There are more CEOs named Peter running a FTSE 100 company than there are female CEOs across the entire UK. Working in the commercial real estate industry, this fact certainly chimes with me. It is normal for me to sit in financial negotiations or industry panels and often be the only woman. I’m sometimes surprised that this is still the case but reading statistics about the number of Peters in the world of British business makes us all realise that there is more to be done to ensure that more women can take a seat at the boardroom table.

Being a young woman in real estate

At the age of 26, just four years after I graduated from university, I was appointed as a Director of The Argyll Club. As one of London’s leading flexible office providers, we offer businesses premium workspaces in 38 prestigious locations. I have worked hard to quickly climb the ranks of this long-standing real estate company, which sits at the heart of the typically male-dominated world of London real estate.

Although at The Argyll Club I am fortunate to be surrounded by a management team comprised of strong professional females, this is not the norm for real estate. In fact, a report commissioned by PwC found that at the start of 2020 the boards of UK property companies were only 22% female.


This issue is synonymous in many professional services industries – whether that is finance, accounting or consultancy. As such, in 2021, exiting a national lockdown for the third and hopefully final time, how can our industries do more to better these shocking statistics? Ultimately, I believe it is all about seeing it to believe it.

At The Argyll Club, I have always made it a priority to select a diverse team and appoint and promote talent fairly; my ‘number 2’s’ have predominately been female. During my seven years in management, I have mentored several women who have gone on to secure director or head of department roles, and still get in touch for advice now. To create real change, this is the key for me: ambitious women helping other talented women to achieve leadership positions by mentoring and skill-sharing. My experience demonstrates that you can be young, female and powerful in the property sector.

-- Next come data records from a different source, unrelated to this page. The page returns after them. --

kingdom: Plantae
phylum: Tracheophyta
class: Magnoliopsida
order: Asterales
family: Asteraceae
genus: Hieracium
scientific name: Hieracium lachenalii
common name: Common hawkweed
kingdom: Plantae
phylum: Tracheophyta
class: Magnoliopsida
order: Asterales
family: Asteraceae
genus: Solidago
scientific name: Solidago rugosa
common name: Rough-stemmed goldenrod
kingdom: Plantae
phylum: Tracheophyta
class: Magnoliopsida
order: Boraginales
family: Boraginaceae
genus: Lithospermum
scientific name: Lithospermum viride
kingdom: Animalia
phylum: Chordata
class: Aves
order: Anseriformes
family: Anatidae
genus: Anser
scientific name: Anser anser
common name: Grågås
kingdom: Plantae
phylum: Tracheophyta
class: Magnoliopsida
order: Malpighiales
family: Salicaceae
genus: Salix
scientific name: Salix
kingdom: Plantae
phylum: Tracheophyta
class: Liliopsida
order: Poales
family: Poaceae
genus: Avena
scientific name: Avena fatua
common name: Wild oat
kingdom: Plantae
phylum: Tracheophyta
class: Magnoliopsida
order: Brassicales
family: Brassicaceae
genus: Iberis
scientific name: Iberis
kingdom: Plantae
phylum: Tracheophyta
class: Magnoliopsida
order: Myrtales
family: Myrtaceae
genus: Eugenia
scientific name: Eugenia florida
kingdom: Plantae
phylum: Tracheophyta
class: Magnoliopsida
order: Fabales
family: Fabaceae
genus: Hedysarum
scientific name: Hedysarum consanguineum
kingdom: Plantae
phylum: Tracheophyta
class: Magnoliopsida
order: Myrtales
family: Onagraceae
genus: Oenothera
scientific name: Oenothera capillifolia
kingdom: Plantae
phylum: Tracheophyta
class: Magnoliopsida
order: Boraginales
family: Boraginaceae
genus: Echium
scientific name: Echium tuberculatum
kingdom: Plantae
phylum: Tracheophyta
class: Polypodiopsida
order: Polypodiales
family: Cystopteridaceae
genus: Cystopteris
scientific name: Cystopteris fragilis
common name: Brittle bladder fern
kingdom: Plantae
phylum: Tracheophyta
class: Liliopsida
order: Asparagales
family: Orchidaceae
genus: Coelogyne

The crux of this issue is ensuring that women secure C-suite positions and close deals in front of the men who assume that women are not able to do so. We have to create visual change. After all, how can we alter a deep-rooted industry’s perception of women in business – or indeed these women’s opinions of their own potential – if they can’t see examples in front of them?



How can 2021 be a catalyst?

For me, the key to a more inclusive real estate industry is skill-sharing; something that can be mirrored across any business structure. To change the dialogue around women in property, we need to get more women talking about women in property. They must have difficult conversations, request greater responsibility and present their case for promotion. But, to get there, we must build their confidence and develop their skillsets.

To do so, we must come together. As the nation exits lockdown in the weeks ahead and the work from home message begins to lift, it is crucial for the development of young female professionals that teams begin to work together in offices again and have those daily opportunities to learn from seniors and mentor juniors.


Conversations with our customers across the wealth management and financial services sectors echo this. They have fed back that there is a limit to how much skill-sharing and knowledge exchange can take place over a Zoom call. For their teams to continue to develop, they are eager to get them back into offices, so they can learn from each other in-person.

Consider how much you absorb by just listening to a senior colleague deftly tackle a sensitive client matter on the phone, or the management skills you take on-board when overhearing them brief a junior. Future leaders have lost out on all of these experiences over the past 12 months. Surely this will have played some part in stunting the career trajectories of many professionals, including women?

To get our future female leadership generation back on track, in-person exchanges and collaborative working are critical – even if it is only a few times a week to accommodate for greater remote working. Seeing change encourages you to become part of that change, and we must ensure that future leaders can work alongside these change-makers in-person.